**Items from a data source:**
________________________

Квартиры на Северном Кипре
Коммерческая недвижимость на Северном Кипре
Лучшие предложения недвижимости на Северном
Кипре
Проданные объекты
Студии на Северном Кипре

________________________

**Activity:** Output the lines from all the rows above as a numbered list, leaving out any blank lines.

**Output below:**
1. Квартиры на Северном Кипре
2. Коммерческая недвижимость на Северном Кипре
3. Лучшие предложения недвижимости на Северном
4. Кипре
5. Проданные объекты
6. Студии на Северном Кипре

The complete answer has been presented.